Rekonstruksi dilakukan untuk memperjelas rangkaian peristiwa sekaligus melengkapi berkas penyidikan sebelum dilimpahkan ke kejaksaan.

‎Kegiatan yang dimulai sekitar pukul 10.00 WIB itu melibatkan penyidik Satreskrim Polres Kuningan, Polsek Kuningan, serta tim dari Kejaksaan Negeri Kuningan. Sebanyak 43 adegan diperagakan oleh tersangka sesuai hasil penyidikan.

‎Kasat Reskrim Polres Kuningan, AKP Abdul Aziz, menjelaskan, rekonstruksi dimulai sejak tersangka datang ke lokasi kejadian dan mendapati korban sedang bersama istri tersangka. Dari situlah rangkaian peristiwa yang berujung pada dugaan tindak pidana penganiayaan diperagakan secara detail.

‎”Pada hari ini kami bersama Kejaksaan Kuningan dan Polsek Kuningan telah melaksanakan rekonstruksi dugaan tindak pidana penganiayaan yang terjadi pada Rabu, 17 Juni 2026, di Taman Kota. Sebanyak 43 adegan kami peragakan mulai dari awal kejadian hingga korban dibawa ke kantor Satpol PP, kemudian mendapatkan perawatan di rumah sakit,” ujarnya.

‎Menurutnya, tindakan penganiayaan yang dilakukan tersangka diperagakan pada adegan di kisaran nomor 30. Rekonstruksi juga menghadirkan sejumlah saksi, termasuk anggota Satpol PP yang berperan saat mengamankan korban setelah insiden terjadi.

‎”Ada saksi dari Satpol PP karena setelah kejadian korban diamankan dan dibawa ke kantor Satpol PP yang berada di sekitar Taman Kota,” katanya.

‎Usai rekonstruksi, penyidik akan segera merampungkan berkas perkara dan melakukan koordinasi dengan jaksa penuntut umum untuk proses hukum berikutnya.

‎”Setelah rekonstruksi ini selesai, kami akan menyelesaikan berkas perkara dan berkoordinasi dengan jaksa untuk tahapan selanjutnya,” tambahnya.

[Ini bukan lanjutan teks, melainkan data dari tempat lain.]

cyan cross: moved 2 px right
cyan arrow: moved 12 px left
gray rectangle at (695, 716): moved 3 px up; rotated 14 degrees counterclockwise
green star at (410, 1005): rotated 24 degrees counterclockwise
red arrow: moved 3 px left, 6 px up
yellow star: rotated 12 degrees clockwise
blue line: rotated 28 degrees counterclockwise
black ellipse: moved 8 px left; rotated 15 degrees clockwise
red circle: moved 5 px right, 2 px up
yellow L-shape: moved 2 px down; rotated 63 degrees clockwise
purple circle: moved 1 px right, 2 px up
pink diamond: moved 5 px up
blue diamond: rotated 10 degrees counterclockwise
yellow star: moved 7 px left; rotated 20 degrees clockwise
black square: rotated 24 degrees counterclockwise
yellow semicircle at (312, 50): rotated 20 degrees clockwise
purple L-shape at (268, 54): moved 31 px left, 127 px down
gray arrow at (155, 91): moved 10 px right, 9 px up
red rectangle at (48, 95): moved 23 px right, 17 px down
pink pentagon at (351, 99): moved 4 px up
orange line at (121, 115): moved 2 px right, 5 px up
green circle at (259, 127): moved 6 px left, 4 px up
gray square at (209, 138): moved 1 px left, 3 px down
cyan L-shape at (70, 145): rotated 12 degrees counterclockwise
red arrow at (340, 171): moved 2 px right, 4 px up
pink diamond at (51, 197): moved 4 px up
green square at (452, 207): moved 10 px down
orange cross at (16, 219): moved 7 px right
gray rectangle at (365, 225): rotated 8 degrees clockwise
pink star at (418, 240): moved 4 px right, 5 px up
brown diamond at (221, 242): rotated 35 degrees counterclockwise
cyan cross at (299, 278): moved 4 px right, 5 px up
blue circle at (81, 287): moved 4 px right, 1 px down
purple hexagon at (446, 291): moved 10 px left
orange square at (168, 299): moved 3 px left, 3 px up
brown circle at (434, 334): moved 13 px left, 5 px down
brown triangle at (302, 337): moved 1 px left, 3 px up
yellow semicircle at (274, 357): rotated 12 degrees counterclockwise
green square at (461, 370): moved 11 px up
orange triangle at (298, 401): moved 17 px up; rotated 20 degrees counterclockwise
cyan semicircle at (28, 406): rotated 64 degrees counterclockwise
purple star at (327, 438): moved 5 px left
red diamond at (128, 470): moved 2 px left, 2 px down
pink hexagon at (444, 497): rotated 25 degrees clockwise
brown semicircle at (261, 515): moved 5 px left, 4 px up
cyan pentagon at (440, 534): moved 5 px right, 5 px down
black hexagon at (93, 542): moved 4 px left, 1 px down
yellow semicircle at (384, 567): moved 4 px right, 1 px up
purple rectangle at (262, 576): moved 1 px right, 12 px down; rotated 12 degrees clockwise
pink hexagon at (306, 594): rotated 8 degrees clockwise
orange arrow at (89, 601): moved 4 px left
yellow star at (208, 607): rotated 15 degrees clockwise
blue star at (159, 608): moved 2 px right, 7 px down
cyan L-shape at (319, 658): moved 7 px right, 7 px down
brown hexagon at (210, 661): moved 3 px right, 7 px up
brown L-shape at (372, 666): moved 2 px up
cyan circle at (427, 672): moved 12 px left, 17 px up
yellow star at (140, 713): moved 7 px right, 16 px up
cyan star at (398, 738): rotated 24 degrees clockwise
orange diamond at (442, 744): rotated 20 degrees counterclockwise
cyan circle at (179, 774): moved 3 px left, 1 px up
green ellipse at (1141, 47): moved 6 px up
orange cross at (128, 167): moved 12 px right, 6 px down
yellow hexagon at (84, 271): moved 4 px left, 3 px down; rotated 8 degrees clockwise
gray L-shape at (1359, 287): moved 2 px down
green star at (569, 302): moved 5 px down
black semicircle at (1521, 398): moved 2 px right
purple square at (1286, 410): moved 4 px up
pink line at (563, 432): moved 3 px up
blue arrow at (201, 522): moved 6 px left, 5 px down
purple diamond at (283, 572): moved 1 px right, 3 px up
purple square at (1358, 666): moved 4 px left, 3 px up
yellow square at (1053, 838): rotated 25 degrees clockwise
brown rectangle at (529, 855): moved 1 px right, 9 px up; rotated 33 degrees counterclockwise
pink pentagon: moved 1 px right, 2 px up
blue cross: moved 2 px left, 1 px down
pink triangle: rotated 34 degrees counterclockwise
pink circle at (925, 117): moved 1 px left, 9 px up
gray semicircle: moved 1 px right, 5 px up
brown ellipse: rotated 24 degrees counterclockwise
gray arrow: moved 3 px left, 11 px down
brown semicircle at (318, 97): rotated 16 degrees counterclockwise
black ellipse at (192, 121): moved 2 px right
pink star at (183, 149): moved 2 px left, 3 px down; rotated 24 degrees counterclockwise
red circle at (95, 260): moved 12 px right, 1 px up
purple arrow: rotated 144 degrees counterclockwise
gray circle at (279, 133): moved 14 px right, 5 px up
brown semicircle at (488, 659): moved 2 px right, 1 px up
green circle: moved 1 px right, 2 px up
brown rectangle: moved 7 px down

‎Sementara itu, Kasubsi Penindakan Kejaksaan Negeri Kuningan, Fariz Cahyana, mengapresiasi kelancaran pelaksanaan rekonstruksi yang dinilai penting dalam mengungkap secara utuh kronologi perkara.

‎”Kami mengucapkan terima kasih kepada Polres Kuningan dan Polsek Kuningan. Alhamdulillah rekonstruksi hari ini berjalan lancar. Selanjutnya penyidik akan menyiapkan berkas untuk kemudian dilimpahkan ke Kejaksaan,” ujarnya.

‎Fariz menegaskan, rekonstruksi merupakan salah satu tahapan penting dalam penanganan perkara pidana, khususnya kasus penganiayaan. Melalui rekonstruksi, Jaksa dapat mencocokkan keterangan para pihak dengan fakta-fakta yang diperagakan di lokasi kejadian.

‎”Rekonstruksi ini dilakukan agar setiap adegan yang dilakukan tersangka menjadi lebih jelas. Terutama dalam perkara penganiayaan seperti ini, rekonstruksi diperlukan untuk memperjelas rangkaian peristiwa sebelum perkara masuk ke tahap penuntutan,” tutupnya.